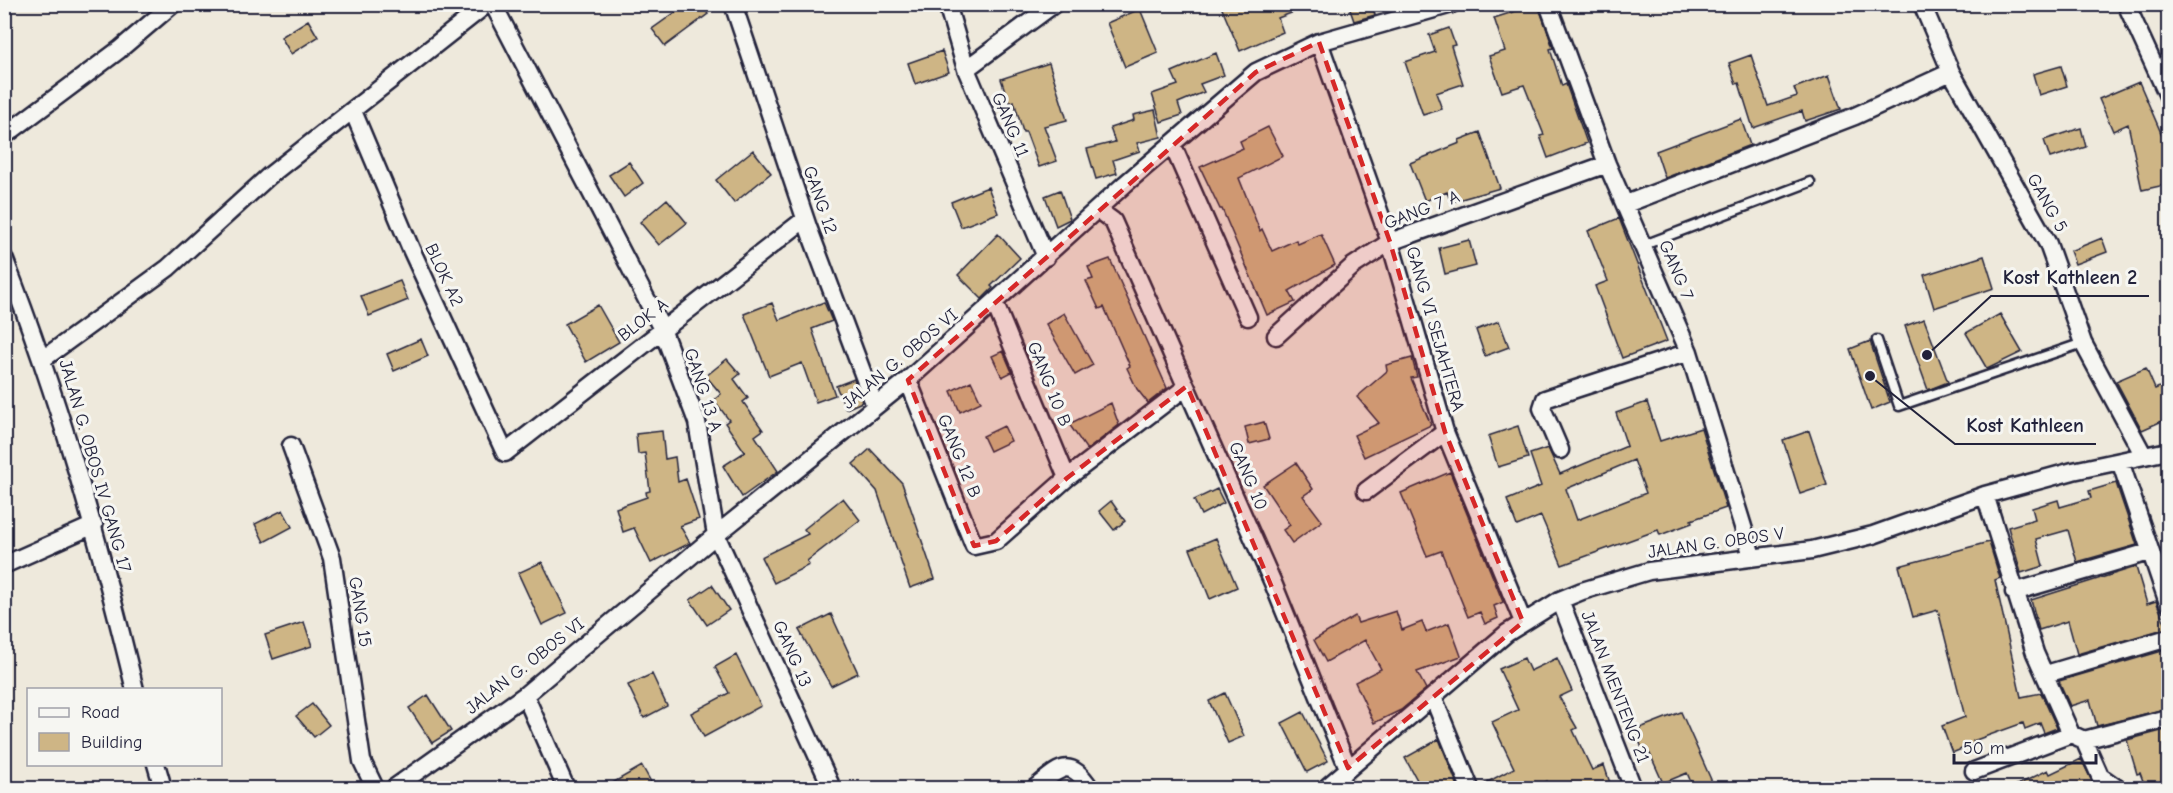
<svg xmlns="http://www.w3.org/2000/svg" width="2173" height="793" font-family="'Comic Neue',sans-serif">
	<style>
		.building { fill: #ceb585; stroke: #22223b; stroke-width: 1.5; fill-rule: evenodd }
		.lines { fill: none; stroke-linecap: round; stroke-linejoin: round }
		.service-casing { stroke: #22223b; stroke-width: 13 }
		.minor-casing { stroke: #22223b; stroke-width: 21 }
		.service { stroke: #f6f6f2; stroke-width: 8 }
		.minor { stroke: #f6f6f2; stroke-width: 16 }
		.marked { fill: #d62828; fill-opacity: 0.2; stroke: #d62828; stroke-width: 4.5; stroke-dasharray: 12 8; stroke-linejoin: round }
		.labels { text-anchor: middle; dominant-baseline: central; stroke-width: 6; stroke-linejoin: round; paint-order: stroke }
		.street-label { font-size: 18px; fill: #22223b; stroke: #f6f6f2 }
		.leader { fill: none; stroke: #22223b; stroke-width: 2 }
		.callout-dot { fill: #22223b; stroke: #f6f6f2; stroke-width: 2 }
		.callout-label { font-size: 20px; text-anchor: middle; font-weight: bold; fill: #22223b; stroke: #f6f6f2; stroke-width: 6; stroke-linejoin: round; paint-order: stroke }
	</style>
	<rect width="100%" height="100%" fill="#eee9dc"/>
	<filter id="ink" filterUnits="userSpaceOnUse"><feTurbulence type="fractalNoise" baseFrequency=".0167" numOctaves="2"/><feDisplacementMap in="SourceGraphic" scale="12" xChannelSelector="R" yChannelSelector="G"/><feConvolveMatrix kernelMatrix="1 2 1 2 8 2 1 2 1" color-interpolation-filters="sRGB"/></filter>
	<g filter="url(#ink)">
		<path class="building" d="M687,4H701L708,14L665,46L652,29Z
			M1220,4H1310V6L1278,18L1283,32L1240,51Z
			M1348,4H1372L1375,15L1354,21Z
			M1538,4L1553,48L1550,49L1562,86L1566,84L1587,143L1548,158L1540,136L1544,135L1524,85L1502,92L1489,56L1505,51L1494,18Z
			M1140,9L1158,53L1125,67L1107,23Z
			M308,20L318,37L291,54L281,37Z
			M1449,28L1455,45L1451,46L1463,84L1436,93L1442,109L1423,115L1405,62L1435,52L1429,35Z
			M942,51L949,72L915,84L908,63Z
			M1216,53L1224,75L1200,84L1204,92L1178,103L1182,115L1161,122L1152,94L1178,85L1172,72Z
			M1751,55L1768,106L1797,96L1794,88L1829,75L1841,109L1805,121L1802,111L1753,128L1739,83L1736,84L1729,63Z
			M1049,63L1067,120L1044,126L1057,161L1039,167L1026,132H1023L1014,101L1009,103L1001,79Z
			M2061,66L2067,86L2039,95L2033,74Z
			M2139,82L2162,135L2169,133V184L2142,190L2128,124L2113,131L2099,99Z
			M1155,110L1161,137L1137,143L1140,151L1113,160L1117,173L1096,179L1087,149L1115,142L1110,128L1134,120L1133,115Z
			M1741,119L1750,145L1665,178L1656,151Z
			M1268,127L1283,156L1239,178L1260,231L1262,229L1272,251L1296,240L1298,244L1321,234L1335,265L1289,291L1295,302L1267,315L1222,209H1220L1200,167L1243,148L1240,141Z
			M2081,128L2086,147L2050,158L2044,140Z
			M1480,132L1500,188L1451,202L1447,192L1425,201L1410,163L1460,143L1459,140Z
			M753,150L771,173L734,203L716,180Z
			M629,162L643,183L624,197L609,175Z
			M988,187L998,213L961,227L951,202Z
			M1060,190L1070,219L1056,226L1045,196Z
			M667,199L687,223L659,245L640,222Z
			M1619,218L1667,341L1622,358L1595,286L1608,281L1588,231Z
			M998,234L1020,258L991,286L993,288L982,299L958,275Z
			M2102,238L2107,252L2075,264L2070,251Z
			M1469,240L1476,266L1445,274L1439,248Z
			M1984,256L1994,288L1934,308L1924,275Z
			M1110,259L1167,388L1148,403L1137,389L1127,368L1130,366L1104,307L1099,309L1086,281L1093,279L1088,267Z
			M400,281L408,300L369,316L361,296Z
			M824,302L832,321L812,329L835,395L816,402L802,363L769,376L744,314L772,303L779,320Z
			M598,305L619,342L586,362L565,324Z
			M1064,313L1093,365L1075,375L1046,324Z
			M2000,314L2022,352L1987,369L1966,333Z
			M1924,319L1948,382L1928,390L1905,326Z
			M1499,321L1509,347L1485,356L1476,330Z
			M421,339L428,356L394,371L387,354Z
			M1870,341L1890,402L1871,410L1850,349Z
			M1003,351L1012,372L1002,377L992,356Z
			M1412,358L1417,377L1411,378L1431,425L1364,457L1354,435L1379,423L1357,397L1387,371L1386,365Z
			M727,359L740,374L734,379L748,398L743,402L763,430L755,436L778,471L742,497L723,466L745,452L725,423L729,420L714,400L721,394L706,376Z
			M2146,368L2155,389L2169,383V418L2142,430L2116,381Z
			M854,379L862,402L846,409L836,386Z
			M971,381L981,402L960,412L951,391Z
			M1647,402L1660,441L1701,428L1726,508L1691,520L1692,523L1660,535L1658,530L1562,565L1541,516L1517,526L1507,500L1541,486L1530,454L1548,448L1560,474L1627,446L1616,413ZM1634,460L1646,493L1577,520L1566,489Z
			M1111,403L1119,425L1087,450L1069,424Z
			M1264,422L1269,439L1249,444L1245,427Z
			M1004,426L1011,441L990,451L983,436Z
			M1518,426L1528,458L1498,467L1488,436Z
			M662,431L665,459L675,457L678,482L686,479L699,519L680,526L690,543L651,563L634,528L623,532L616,508L647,497L646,492L650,491L645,453L638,454L636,434Z
			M1809,431L1827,485L1800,494L1783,440Z
			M870,449L902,483L935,579L910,588L877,491L853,464Z
			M1296,463L1313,489L1303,496L1322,521L1292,543L1283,530L1290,525L1263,485Z
			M1450,472L1503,602L1494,606L1498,618L1485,624L1480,612L1468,617L1441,551L1427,556L1401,493Z
			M2116,483L2137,545L2077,562L2068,530L2036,539L2043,566L2021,573L2008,527L2035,519L2032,508L2058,500L2060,507L2091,498L2089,491Z
			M1217,489L1224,503L1201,515L1194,500Z
			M843,498L860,520L807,561L809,565L774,583L761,557L808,534L804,529Z
			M1111,501L1125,521L1114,530L1099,511Z
			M283,510L292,527L264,542L255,524Z
			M1216,538L1237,587L1210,599L1190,549Z
			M1989,542L2000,578L1995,580L2021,697L2041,693L2057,728L2044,733L2040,723L2025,729L2023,723L1973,741L1974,744L1952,753L1942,726L1965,717L1938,610L1913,617L1899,566Z
			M542,562L567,613L542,625L518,573Z
			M2136,567L2147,604L2156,601L2167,628L2077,654L2068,621L2039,630L2031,600Z
			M712,585L729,610L707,625L690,600Z
			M1396,611L1402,630L1422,622L1426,632L1449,623L1461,656L1417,672L1426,689L1401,710L1374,723L1355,682L1381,669L1365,640L1326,662L1314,640L1355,616L1358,623Z
			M831,614L858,673L831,686L799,630Z
			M304,622L312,646L273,659L265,635Z
			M2169,649V708L2097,726L2090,700L2070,706L2059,681Z
			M736,655L761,706L704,737L691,713L729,693L715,667Z
			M1524,658L1530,671L1557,658L1572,691L1559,697L1577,728L1573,730L1592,770L1604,765L1612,789H1549L1547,781L1532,789H1480V786L1514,768L1492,722L1518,710L1499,669Z
			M652,674L667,706L644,718L628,685Z
			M1225,693L1244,736L1228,743L1209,701Z
			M428,695L451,731L432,743L409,708Z
			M312,704L329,725L314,737L296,716Z
			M1303,712L1328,761L1307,772L1282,723Z
			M1681,712L1713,784L1702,789H1694L1687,773L1663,783L1650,754L1645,756L1635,730Z
			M2169,729V789H2146L2140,773L2137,774L2127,740Z
			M1439,739L1459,789H1422L1405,758Z
			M2081,759L2096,789H2009L2048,770L2050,774Z
			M642,766L655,789H602Z"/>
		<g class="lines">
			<g class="service-casing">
				<path id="service" d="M1644,245L1810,182
					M1877,340L1899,406L2083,343"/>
			</g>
			<g class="minor-casing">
				<path id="minor" d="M493,4L662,329L697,422L716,535L832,788
					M733,4L808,227L875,406
					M947,4L966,69L1046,257
					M1548,4L1607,164L1689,352L1752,556
					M1922,4L1951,72L2048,244L2083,343L2144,456
					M2126,4L2168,96
					M1319,42L1390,242L1445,432L1523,622
					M966,69L1054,4
					M353,111L411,249L505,453L805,219
					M4,136L119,50L173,4
					M1172,144L1248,317
					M1626,204L1855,116L1951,72
					M1098,210L1113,221L1273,583L1348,768
					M4,258C60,401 99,541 135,690
					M995,304L1067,478
					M1276,336L1353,266L1390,242L1607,164
					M43,359L168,268L269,176L487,4
					M908,380L974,546L996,541L1067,478L1186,387
					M291,446L332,558L362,761L375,788
					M1560,450L1542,408L1545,399L1689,352
					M2120,461L2168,603
					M1366,491L1445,432
					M4,565L94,525
					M2014,592L2149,552
					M1560,600L1633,788
					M2046,674L2168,638
					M525,695L566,788
					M1433,697L1470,788
					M2071,734L2084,740L2168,718
					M2084,740L2100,776L2117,788
					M156,764L163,788
					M1974,771L2071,734L2035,653L1985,495
					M394,788L525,695L716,535L908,380L1125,184L1256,72L1319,42L1452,4
					M1035,788C1060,768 1069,756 1090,788
					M1326,788L1507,633L1560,600L1582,591L1649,571L1812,550L1873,535L1985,495L2073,471L2168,451"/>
			</g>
			<use href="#service" class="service"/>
			<use href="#minor" class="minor"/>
		</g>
	</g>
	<path class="marked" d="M1319,42L1390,242L1445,432L1523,622L1348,768L1187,386L1067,478L996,541L974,546L908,380L1256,72Z"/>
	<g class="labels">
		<g class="street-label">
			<text transform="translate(1010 125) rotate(67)">GANG 11</text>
			<text transform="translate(820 200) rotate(71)">GANG 12</text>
			<text transform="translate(2047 203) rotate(61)">GANG 5</text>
			<text transform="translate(1422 210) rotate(-21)">GANG 7 A</text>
			<text transform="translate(1676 270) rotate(67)">GANG 7</text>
			<text transform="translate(444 275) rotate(65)">BLOK A2</text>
			<text transform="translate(643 320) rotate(-38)">BLOK A</text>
			<text transform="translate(1435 329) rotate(74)">GANG VI SEJAHTERA</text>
			<text transform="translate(900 359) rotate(-40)">JALAN G. OBOS VI</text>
			<text transform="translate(1049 384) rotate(68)">GANG 10 B</text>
			<text transform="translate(703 390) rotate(72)">GANG 13 A</text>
			<text transform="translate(959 456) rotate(68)">GANG 12 B</text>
			<text transform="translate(95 466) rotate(74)">JALAN G. OBOS IV GANG 17</text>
			<text transform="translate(1248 476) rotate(67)">GANG 10</text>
			<text transform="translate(1716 543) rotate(-8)">JALAN G. OBOS V</text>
			<text transform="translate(360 612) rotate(81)">GANG 15</text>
			<text transform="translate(792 654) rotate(66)">GANG 13</text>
			<text transform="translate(525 666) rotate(-38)">JALAN G. OBOS VI</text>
			<text transform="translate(1615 687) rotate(69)">JALAN MENTENG 21</text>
		</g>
	</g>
	<path class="leader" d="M1927 355L1991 296H2149M1870 376L1955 444H2096"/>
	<g class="callout-dot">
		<circle cx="1927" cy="355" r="6"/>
		<circle cx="1870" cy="376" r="6"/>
	</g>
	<g class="callout-label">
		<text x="2070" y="284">Kost Kathleen 2</text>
		<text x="2025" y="432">Kost Kathleen</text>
	</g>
	<rect width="2173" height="793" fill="none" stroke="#f6f6f2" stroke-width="24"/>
	<rect x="12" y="12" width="2149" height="769" fill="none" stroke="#22223b" stroke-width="2" filter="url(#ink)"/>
	<rect x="27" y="688" width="195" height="78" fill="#f6f6f2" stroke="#a1a1a9" stroke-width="1.5"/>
	<rect x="39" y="708" width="30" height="9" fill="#f6f6f2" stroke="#a1a1a9" stroke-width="1.5"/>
	<text x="81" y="718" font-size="18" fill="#22223b">Road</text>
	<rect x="39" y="733" width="30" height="18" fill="#ceb585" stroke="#a1a1a9" stroke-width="1.5"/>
	<text x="81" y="748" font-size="18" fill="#22223b">Building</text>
	<path d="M1954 754v9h142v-9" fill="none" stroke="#22223b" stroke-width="3"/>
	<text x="1963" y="754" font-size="18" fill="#22223b" stroke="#f6f6f2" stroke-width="4.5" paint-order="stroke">50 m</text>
</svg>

+++

▸ **PROBLEM REQUIREMENTS**: Reproduce every line from the entries that holds the word "lines".

▸ **EXERCISE RESPONSE**:
		.lines { fill: none; stroke-linecap: round; stroke-linejoin: round }
		<g class="lines">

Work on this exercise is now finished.